The bouncing back of RJD, very much on its own – unlike in 2015 when it contested in alliance with the Janata Dal (United) – and that too under the leadership of 31-year old Tejashwi Prasad Yadav is a big development. The party almost single-handedly upset the NDA’s apple cart. The baggage of Congress proved too burdensome to be carried and the Grand Alliance thus finished runners up by a close margin. On its own the RJD ended up emerging as the single largest party with 75 seats against 74 by the BJP.

The RJD has once again proved its tenacity to survive notwithstanding the conviction of its supremo Lalu Prasad Yadav. The result suggests that RJD still has social base in Bihar. In fact, its percentage of votes has increased. This time it has managed to even woo a handful of upper caste and a sizeable number of Extremely Backward Castes votes. The Janata Dal (United) appears to be a big loser on this count while the BJP managed to hold its fort, though the percentage of vote it got in 2020 is much less than 2019 Lok Sabha election.
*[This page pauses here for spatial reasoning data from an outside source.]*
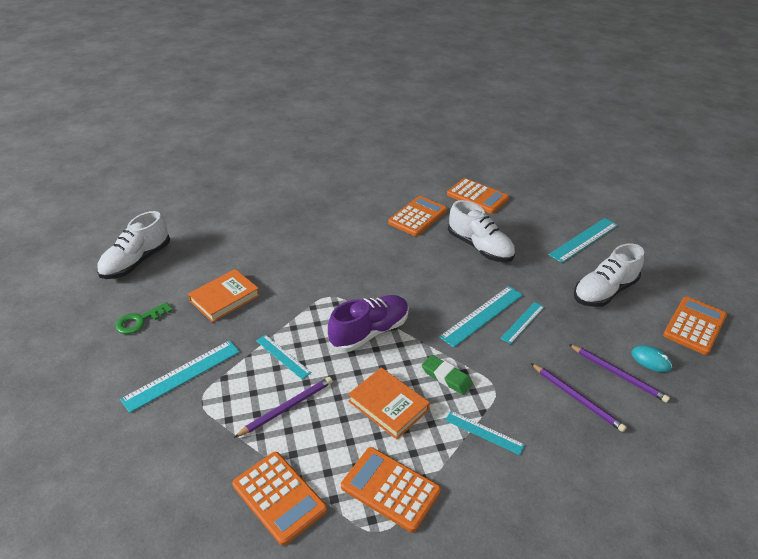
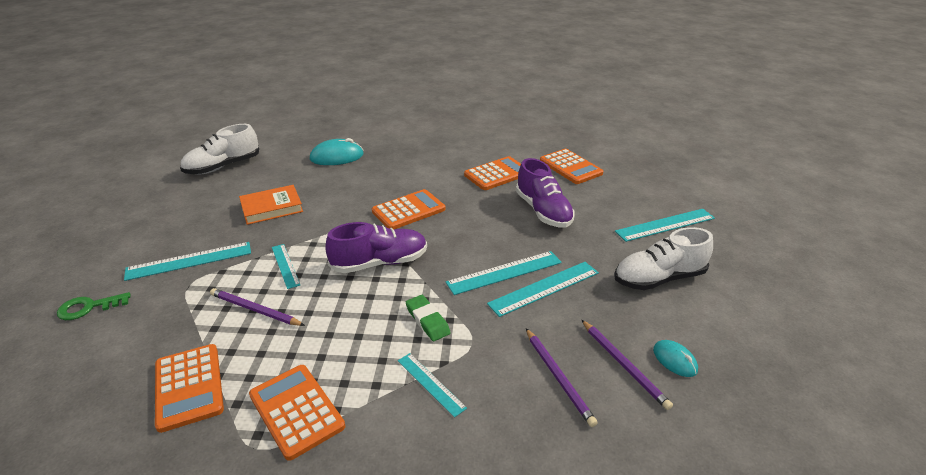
camera: 20 degrees right, 5 degrees down
green key [115,302,172,334] -> green key moved to [57,292,130,320]
purple pencil [234,377,333,438] -> purple pencil turned 135 degrees counterclockwise [210,288,305,326]
orange book [348,368,430,439] -> none
white shoe [448,200,515,262] -> purple shoe [516,158,575,228]
turquoise ruler [500,302,544,344] -> turquoise ruler [487,262,599,317], size x1.62
orange calculator [663,297,727,355] -> orange calculator moved to [372,189,445,229]
none -> turquoise mouse [310,138,364,165]

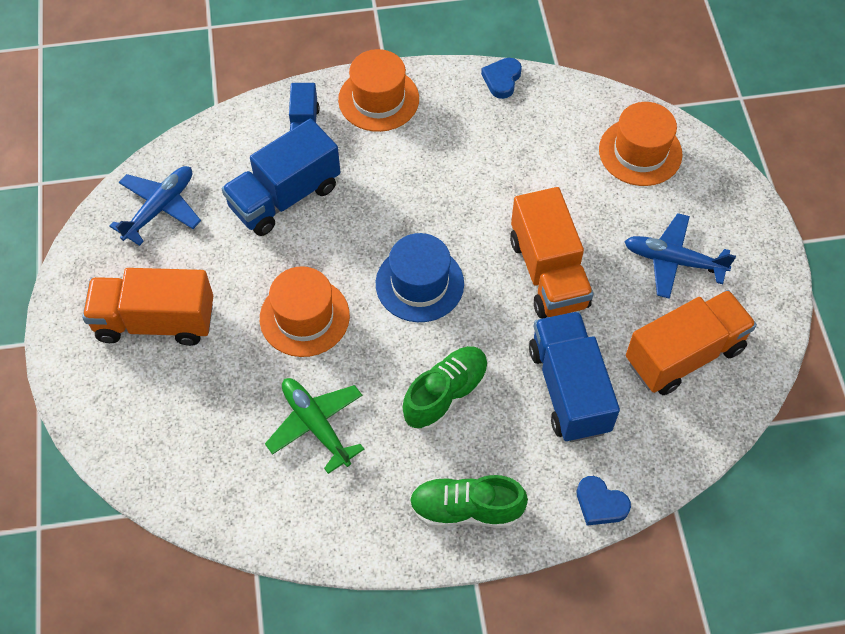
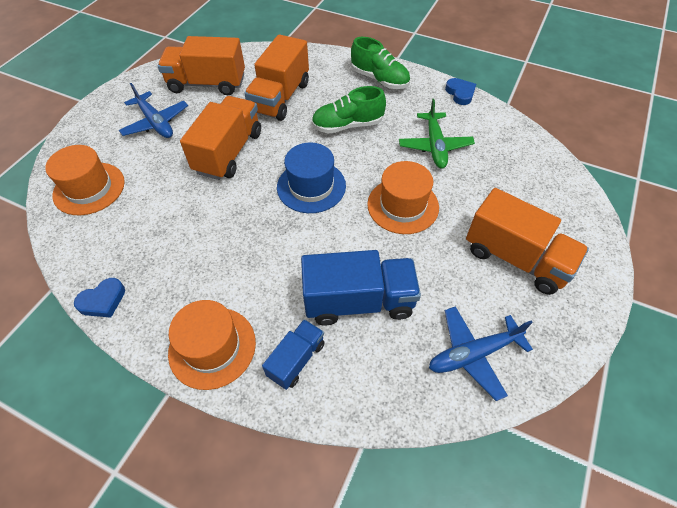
camera: 145 degrees left, 5 degrees down
blue truck [529,311,620,442] -> orange truck [244,34,309,121]
blue heart [577,476,631,526] -> blue heart moved to [445,78,476,105]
Though the National Democratic Alliance has returned to power, the relationship within its constituents continues to remain somewhat tense. A faction of the BJP does not want Nitish Kumar to be once again given the opportunity to be named chief minister. For them it sounds somewhat abrupt and unnatural for a leader of a much smaller and weak party to hold this post. Two days after the election result, Union Minister and a senior BJP leader from Bihar, Giriraj Singh, in an exclusive interview to a television channel, reminded Nitish that RJD has emerged so stronger simply because of the mistake committed by him in 2015 when the latter became the Grand Alliance chief minister.

Giriraj said that he does not approve of what the Lok Janshakti Party did in the election yet he added that he is neither’ soft’ nor ‘hard’ towards its president Chirag Paswan.
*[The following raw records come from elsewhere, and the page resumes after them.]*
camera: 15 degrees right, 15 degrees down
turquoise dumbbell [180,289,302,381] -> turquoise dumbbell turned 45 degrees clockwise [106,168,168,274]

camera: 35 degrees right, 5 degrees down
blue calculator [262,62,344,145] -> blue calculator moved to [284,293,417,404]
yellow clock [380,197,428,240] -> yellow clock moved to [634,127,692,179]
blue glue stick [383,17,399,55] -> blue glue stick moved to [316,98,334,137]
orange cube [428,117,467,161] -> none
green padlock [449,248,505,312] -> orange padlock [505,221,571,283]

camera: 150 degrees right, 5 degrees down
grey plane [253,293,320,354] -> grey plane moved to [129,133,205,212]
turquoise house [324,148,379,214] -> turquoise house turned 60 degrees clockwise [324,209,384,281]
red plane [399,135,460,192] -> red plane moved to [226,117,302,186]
Giriraj’s refusal to use strong words against Chirag is in total contrast to Nitish’s stand of complete dissociation with him by the BJP.

It was alleged that Chirag was used by a faction within the BJP to put up candidates in all the 115 seats where the Janata Dal (United) was contesting election. The move was aimed at weakening Nitish.

As the LJP’s move certainly damaged the poll prospect of Nitish’s party, the relationship between the two major constituents of the NDA further deteriorated, though at the surface level everything appears to be all right.

In the near future the process of forming government and running the state may go on smoothly but anything can happen in the months to come.

If chief minister Nitish Kumar’s announcement in Dhamdaha in Purnea on November 5 that this is his last election is taken seriously then the search within the BJP to groom a chief ministerial face of its own has certainly started.

So, by then the story of the Janata Dal (United) would be virtually over. The NDA would thus become synonym to the BJP and JDU, if it survives further, may have to play just the second fiddle.